I think in five dimensions, with each of the sensors having the same range of values (0-255?), Euclidean distance would work fine. I only think you'd start to encounter problems using distance when one dimension had a range 0...1, and another had a range of 0...1000, something like that.

That being said, I don't like their use of distance either. But it works in a lot of situations and is a staple method for computing similarity.

Pankaj said...

I agree with you but the problem arises when we measure the distance and observe that the vectorial distance vector is something like [ 100 1 1 4 6] and assuming that it is the shortest distance , if we look at each dimension individually, then this '100' is certainly going to be the measure.

I might be wrong but thats what came to my mind!!!

Brandon said...
This comment has been removed by the author.
Brandon said...

commented on the wrong post originally...

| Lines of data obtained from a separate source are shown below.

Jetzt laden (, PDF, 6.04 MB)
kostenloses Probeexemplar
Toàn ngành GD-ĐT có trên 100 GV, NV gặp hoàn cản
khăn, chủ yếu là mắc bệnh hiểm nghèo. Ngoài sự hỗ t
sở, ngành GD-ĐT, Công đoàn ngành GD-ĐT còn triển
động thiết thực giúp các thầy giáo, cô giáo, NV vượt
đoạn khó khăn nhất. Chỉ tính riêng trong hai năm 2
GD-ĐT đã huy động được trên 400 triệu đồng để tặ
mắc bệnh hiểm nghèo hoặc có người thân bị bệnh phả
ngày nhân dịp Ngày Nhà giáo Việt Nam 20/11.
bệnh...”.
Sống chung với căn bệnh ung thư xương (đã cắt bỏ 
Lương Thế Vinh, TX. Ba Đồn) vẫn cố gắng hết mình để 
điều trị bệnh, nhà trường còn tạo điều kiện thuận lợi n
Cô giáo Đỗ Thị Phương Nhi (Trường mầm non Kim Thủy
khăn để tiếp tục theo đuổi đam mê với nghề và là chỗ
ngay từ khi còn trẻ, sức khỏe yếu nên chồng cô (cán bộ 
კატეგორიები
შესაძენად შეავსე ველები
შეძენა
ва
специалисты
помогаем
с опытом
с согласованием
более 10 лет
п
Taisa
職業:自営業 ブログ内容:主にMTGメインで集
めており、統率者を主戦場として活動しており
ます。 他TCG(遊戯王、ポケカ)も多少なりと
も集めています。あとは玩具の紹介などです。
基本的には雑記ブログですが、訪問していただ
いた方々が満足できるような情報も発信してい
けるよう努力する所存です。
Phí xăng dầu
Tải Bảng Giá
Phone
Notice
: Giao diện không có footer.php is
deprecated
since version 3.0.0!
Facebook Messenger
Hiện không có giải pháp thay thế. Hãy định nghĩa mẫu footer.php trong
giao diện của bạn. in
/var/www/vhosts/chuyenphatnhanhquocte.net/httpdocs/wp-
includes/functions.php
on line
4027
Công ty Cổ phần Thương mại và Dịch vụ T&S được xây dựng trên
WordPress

i think having a user independent system would be GREAT but that's a very hard problem.

Pankaj said...

I agree with it Brandon!! User independent is very difficult problem!!!

Paul Taele said...

Most of the blog posts (including mine) have been harping on this paper for not publishing its results. Ignoring that aspect, I think the paper was able to accomplish a lot using an inexpensive commercial product. Sensor values will be strange, but I think it was partly justified in the paper by the authors with how the glove's use would be assumed to be in a normal computer usage position.